* **Aim of the task**
Keep every line in which "primitives" occurs and drop the rest of the data.

[Machine-readable electronics designs]
---+---
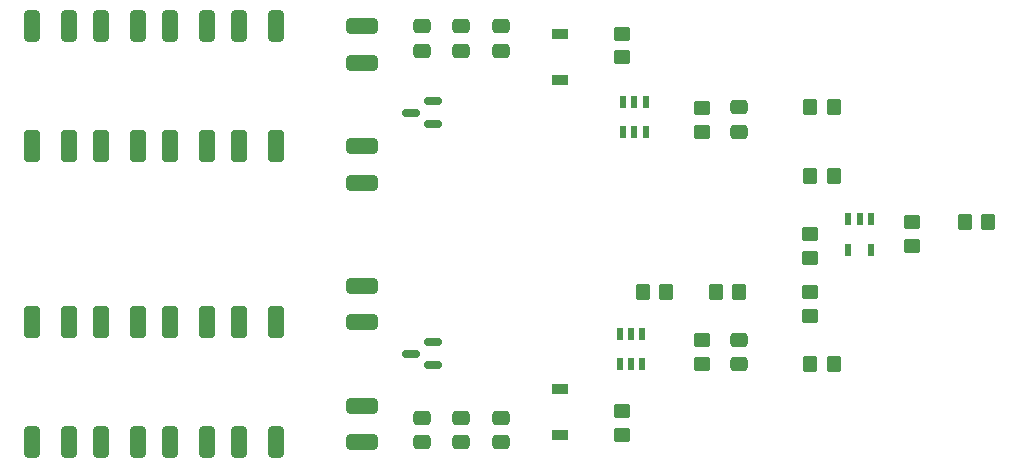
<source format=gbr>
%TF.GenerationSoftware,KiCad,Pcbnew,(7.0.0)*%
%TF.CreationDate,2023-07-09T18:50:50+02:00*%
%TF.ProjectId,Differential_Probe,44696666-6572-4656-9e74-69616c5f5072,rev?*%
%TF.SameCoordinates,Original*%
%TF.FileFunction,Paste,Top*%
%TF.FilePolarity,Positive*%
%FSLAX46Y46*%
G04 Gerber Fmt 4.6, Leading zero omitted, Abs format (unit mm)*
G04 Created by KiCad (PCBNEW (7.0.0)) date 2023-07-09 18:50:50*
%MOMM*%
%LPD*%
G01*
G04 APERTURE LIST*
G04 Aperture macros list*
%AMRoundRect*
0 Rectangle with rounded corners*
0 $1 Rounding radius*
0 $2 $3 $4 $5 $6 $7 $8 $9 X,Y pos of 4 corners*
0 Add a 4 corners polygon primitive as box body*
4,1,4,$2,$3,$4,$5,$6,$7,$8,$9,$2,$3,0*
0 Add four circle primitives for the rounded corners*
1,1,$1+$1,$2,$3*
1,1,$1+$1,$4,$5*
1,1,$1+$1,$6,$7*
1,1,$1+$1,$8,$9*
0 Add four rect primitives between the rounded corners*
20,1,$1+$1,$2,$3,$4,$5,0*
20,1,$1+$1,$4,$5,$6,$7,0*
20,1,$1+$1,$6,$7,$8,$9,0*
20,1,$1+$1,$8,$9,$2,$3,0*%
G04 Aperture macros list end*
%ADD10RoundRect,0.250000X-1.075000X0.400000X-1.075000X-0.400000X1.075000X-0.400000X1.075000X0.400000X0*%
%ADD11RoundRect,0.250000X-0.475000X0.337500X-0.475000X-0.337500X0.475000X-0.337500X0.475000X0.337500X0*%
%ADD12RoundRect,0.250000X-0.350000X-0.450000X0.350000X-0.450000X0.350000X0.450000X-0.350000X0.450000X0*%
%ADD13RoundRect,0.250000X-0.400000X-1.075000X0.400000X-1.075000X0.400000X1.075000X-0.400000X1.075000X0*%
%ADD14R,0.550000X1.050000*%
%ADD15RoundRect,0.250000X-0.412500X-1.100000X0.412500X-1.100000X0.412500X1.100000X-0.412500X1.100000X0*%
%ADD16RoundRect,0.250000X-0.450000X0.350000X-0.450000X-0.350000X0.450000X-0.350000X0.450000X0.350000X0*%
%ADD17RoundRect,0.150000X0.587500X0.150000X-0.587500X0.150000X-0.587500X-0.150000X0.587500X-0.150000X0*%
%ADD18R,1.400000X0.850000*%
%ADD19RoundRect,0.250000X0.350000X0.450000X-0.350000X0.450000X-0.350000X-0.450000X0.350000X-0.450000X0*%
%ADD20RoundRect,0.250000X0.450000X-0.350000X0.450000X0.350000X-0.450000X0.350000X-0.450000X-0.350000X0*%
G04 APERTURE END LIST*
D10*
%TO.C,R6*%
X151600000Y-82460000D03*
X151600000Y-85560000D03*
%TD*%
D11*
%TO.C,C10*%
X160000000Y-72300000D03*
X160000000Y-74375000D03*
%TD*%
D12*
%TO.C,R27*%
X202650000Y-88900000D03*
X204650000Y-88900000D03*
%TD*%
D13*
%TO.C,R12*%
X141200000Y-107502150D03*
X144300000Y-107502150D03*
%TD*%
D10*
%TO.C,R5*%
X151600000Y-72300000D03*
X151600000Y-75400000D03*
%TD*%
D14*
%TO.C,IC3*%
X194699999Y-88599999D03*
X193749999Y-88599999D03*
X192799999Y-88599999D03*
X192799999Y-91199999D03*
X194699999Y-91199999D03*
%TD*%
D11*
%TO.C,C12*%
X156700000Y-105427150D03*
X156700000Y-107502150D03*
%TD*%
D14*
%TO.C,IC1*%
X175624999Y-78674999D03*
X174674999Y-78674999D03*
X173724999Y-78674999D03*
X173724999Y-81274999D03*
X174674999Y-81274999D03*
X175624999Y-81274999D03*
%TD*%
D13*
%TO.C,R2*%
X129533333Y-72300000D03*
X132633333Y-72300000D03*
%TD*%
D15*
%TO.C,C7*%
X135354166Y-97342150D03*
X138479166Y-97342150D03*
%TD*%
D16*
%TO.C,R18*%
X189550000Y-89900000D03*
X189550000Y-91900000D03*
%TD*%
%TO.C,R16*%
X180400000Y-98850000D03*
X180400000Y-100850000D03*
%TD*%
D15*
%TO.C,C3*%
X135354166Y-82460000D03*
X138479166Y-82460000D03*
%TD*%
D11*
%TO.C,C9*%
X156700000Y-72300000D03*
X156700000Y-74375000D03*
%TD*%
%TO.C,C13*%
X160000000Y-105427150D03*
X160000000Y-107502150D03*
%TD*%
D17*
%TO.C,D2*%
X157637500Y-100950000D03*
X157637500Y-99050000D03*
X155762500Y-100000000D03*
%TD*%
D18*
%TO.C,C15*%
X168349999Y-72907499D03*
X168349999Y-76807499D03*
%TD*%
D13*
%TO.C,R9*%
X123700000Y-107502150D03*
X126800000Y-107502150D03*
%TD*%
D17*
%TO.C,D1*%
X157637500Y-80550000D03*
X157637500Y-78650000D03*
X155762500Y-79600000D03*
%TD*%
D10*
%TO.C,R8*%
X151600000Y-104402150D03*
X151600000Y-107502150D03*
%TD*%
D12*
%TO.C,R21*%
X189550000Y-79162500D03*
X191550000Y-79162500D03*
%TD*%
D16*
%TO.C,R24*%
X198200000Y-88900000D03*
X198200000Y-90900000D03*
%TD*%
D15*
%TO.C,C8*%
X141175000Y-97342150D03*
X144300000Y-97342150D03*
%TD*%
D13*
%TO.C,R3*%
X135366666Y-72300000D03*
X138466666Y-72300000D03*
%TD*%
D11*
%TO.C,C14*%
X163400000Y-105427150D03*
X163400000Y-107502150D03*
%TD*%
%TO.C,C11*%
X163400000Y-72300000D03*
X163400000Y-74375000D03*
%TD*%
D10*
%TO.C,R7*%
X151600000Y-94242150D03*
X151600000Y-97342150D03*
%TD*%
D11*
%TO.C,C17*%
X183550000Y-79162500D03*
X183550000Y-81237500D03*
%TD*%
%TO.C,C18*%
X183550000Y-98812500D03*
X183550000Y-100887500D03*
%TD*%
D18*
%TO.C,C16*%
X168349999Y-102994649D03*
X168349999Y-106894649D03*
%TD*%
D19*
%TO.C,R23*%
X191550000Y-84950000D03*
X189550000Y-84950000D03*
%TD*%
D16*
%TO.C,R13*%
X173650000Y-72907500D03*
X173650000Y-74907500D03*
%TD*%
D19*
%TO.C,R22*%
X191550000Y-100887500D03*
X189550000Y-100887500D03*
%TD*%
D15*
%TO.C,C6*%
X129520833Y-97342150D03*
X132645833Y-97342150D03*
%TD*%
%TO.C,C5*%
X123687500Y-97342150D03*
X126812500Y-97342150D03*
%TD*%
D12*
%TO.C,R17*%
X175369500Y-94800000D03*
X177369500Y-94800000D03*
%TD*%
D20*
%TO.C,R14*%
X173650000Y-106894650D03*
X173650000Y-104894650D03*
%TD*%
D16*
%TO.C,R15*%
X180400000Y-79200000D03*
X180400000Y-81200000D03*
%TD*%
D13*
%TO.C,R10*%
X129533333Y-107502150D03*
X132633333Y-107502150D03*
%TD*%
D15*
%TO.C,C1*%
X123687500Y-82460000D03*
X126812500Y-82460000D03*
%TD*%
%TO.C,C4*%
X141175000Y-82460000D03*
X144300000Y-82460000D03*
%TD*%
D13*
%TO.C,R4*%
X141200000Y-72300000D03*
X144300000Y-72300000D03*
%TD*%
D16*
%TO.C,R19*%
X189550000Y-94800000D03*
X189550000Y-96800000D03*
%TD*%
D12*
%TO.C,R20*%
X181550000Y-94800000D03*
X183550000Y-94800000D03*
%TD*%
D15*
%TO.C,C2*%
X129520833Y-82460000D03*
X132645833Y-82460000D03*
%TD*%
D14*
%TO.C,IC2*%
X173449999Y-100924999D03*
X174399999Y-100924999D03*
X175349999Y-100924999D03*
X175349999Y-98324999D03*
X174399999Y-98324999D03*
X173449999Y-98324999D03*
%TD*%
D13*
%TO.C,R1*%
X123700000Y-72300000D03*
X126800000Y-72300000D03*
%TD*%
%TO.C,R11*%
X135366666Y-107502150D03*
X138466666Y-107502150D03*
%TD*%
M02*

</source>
---+---
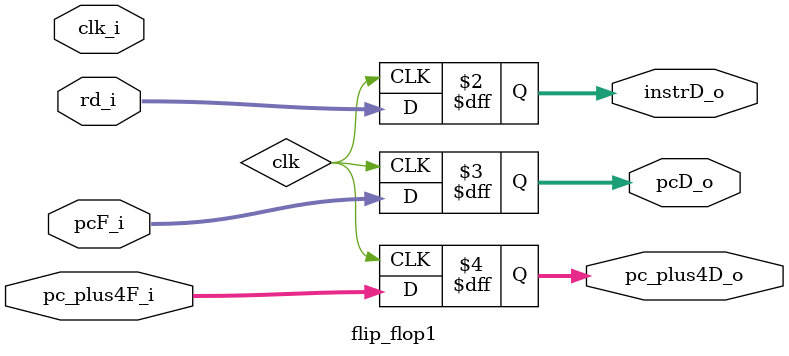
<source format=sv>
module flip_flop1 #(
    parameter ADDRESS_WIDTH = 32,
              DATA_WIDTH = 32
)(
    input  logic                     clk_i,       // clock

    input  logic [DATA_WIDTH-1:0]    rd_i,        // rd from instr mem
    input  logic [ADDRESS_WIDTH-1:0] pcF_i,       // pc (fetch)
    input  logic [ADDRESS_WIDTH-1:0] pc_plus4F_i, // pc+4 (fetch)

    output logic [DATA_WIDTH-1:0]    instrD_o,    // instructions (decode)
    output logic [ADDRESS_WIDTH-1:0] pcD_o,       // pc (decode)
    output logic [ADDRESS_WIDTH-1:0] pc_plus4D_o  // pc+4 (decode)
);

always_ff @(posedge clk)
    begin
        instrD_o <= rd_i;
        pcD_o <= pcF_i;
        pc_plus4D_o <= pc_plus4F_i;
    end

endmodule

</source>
---+---
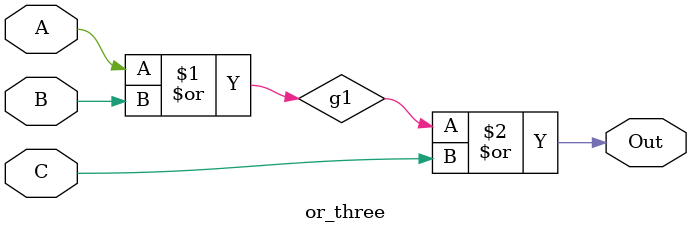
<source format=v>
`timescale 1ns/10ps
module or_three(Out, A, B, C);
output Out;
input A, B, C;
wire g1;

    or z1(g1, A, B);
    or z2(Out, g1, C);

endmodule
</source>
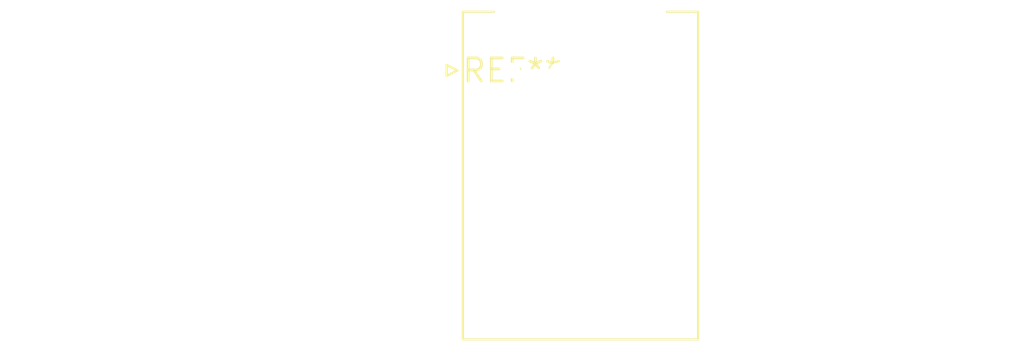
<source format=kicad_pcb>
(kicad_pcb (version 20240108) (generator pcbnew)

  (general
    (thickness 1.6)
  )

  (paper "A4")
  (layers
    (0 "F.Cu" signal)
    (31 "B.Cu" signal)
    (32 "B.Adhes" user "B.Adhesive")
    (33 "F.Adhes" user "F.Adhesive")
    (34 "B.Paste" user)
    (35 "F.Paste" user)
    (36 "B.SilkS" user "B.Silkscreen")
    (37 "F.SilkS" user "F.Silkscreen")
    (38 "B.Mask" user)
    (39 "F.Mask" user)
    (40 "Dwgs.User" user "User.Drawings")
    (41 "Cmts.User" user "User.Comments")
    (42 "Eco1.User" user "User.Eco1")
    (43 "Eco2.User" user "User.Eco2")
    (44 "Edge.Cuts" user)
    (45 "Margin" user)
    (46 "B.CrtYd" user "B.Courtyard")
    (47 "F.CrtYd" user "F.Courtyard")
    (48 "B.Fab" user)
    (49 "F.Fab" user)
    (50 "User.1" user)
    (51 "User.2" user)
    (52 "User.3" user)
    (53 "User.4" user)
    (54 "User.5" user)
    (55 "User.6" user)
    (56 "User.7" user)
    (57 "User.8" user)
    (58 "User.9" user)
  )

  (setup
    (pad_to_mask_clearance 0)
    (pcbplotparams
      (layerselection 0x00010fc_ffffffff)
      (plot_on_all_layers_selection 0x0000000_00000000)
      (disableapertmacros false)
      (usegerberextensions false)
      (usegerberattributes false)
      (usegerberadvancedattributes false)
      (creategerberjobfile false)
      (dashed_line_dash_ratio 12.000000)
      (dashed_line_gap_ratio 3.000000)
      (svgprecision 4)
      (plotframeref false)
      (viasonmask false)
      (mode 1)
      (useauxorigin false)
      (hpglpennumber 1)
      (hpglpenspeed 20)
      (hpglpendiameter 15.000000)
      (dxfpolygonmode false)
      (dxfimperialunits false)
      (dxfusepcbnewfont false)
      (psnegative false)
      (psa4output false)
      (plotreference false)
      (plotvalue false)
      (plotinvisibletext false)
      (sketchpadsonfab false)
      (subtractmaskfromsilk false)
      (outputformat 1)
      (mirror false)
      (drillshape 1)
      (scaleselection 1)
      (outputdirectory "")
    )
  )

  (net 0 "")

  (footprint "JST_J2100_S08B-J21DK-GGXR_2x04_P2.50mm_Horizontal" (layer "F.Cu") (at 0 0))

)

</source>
---+---
* **Result for this task**
0 Add four circle primitives for the rounded corners*
0 Add four rect primitives between the rounded corners*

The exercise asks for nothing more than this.